Abstract: Two-hour movie or a short movie clip as its subset is intended to capture and present a meaningful (or significant) story in video to be recognized and understood by human audience. What if we substitute the task of human audience with that of an intelligent machine or robot capable of capturing and processing the semantic information in terms of audio and video cues contained in the video? By using both auditory and visual means, human brain processes the audio (sound, speech) and video (background image scene, moving video objects, written characters) modalities to extract the spatial and temporal semantic information, that are contextually complementary and robust. Smart machines equipped with audiovisual multisensors (e.g. CCTV equipped with cameras and microphones) should be capable of achieving the same task. An appropriate fusion strategy combining the audio and visual information would be a key component in developing such artificial general intelligent (AGI) systems. This talk reviews the challenges of current video analytics schemes and explores various sensor fusion techniques to combine the audio-visual information cues for video content analytics task.

Bio: Hanseok Ko is Professor of Electrical and Computer Engineering and Director of Machine Learning Institute at Korea University. He received a B.S. degree from Carnegie Mellong University in 1982, MS degree from the Johns Hopkins University, and Ph.D in ECE from the Catholic University of America in 1986 and 1992 respectively. He joined the faculty of ECE, Korea University, in 1995. He was a visiting professor at the Center for Language and Speech Processing, JHU in 2001 and CS Dept, University of Maryland, in 2009. He has been credited as the main developer of core audiospeech interface for HyundaeKia Motors. He served as Director of STW-KU Intelligent Signal Processing Research Center, sponsored by Samsung in 2008~2013, to engage in research on the CCTV multimodal technologies addressing image and video analytics. He served as General Organizing Chair of IEEE AVSS 2014, Program Chair of IEEE Multisensor Fusion and Integration in 2008 and 2017, and co-General Organizing Chair of IEEE ICASSP 2018 Calgary. He was a founding member of the JCN journal and Editor for SJW and E-Bridge Journals. He is currently serving as Guest-Editor for Sensors Journal on the special issue addressing multisensor fusion strategies. He was awarded Research Excellence Award by Maeil Business in 2006. He is a Fellow of IET with his research interest in audiovideo signal processing and machine learning for video analytics and human-machine interface.
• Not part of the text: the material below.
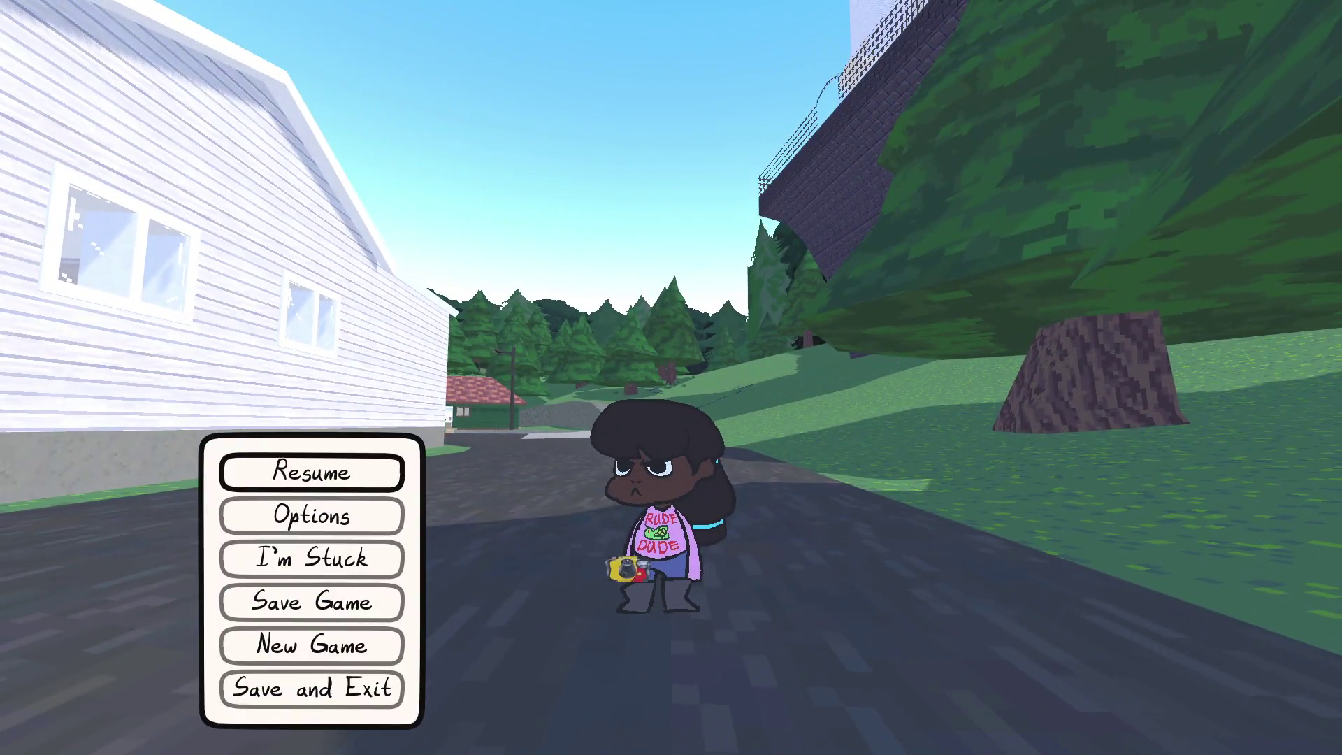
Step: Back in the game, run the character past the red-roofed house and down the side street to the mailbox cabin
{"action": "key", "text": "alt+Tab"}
Dr. Jan Skoglund (Chrome Media Google, Google, USA)

Title: Spatial Audio on the Web - Create, Compress, and Render

Abstract: The recent surge of VR and AR has spawned an interest in spatial audio beyond its traditional delivery over loudspeakers in, e.g., home theater environments, to headphone delivery over, e.g., mobile devices. In this talk we'll discuss a web-based approach to spatial audio. It will cover creating real-time spatial audio directly in the browser, data compression of the audio for immersive media, and efficient binaural rendering.
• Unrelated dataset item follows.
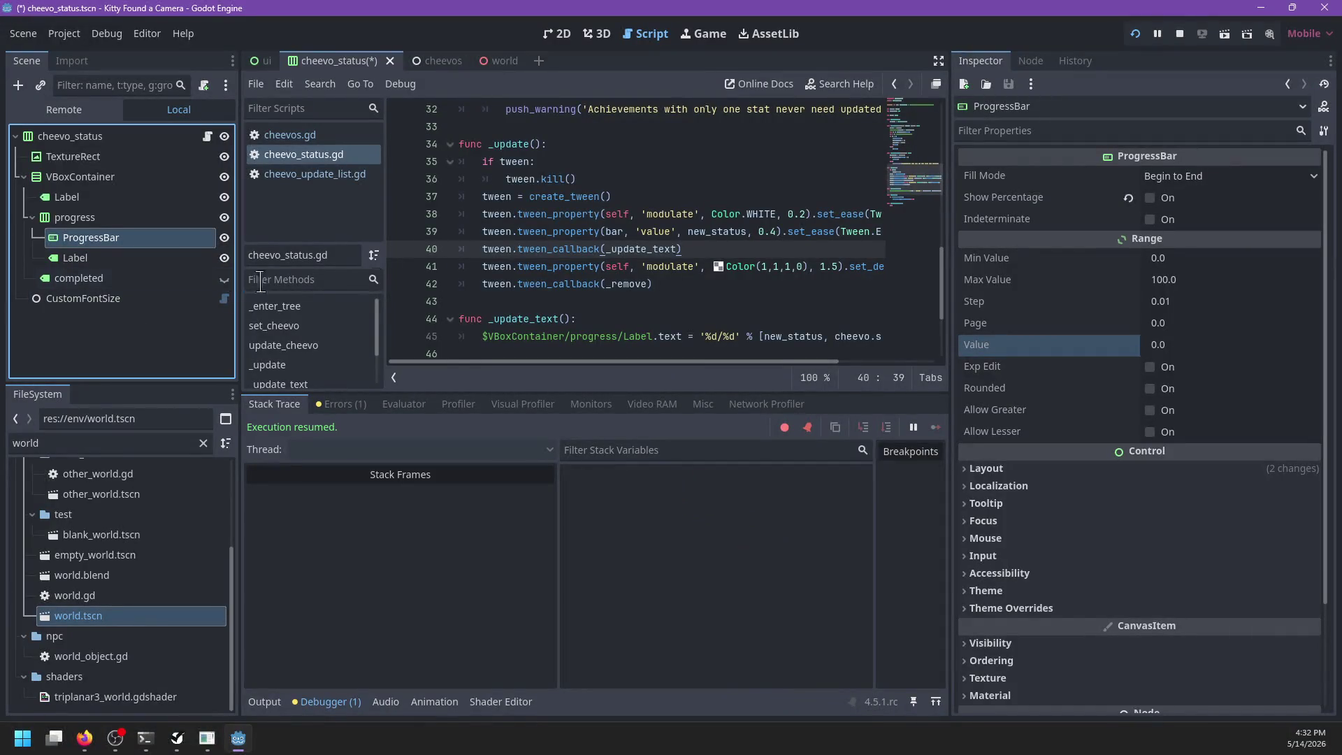
{"action": "key", "text": "alt+Tab"}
Bio: Jan Skoglund received his Ph.D. degree from Chalmers University of Technology, Sweden. From 1999 to 2000, he worked on low bit rate speech coding at AT&T Labs-Research, Florham Park, NJ. He was with Global IP Solutions (GIPS), San Francisco, CA, from 2000 to 2011 working on speech and audio processing tailored for packet-switched networks. GIPS' audio and video technology was found in many deployments by, e.g., IBM, Google, Yahoo, WebEx, Skype, and Samsung. Since a 2011 acquisition of GIPS he has been a part of Chrome at Google, LLC. He leads a team in San Francisco, CA, developing speech and audio signal processing components for capture, real-time communication, storage, and rendering.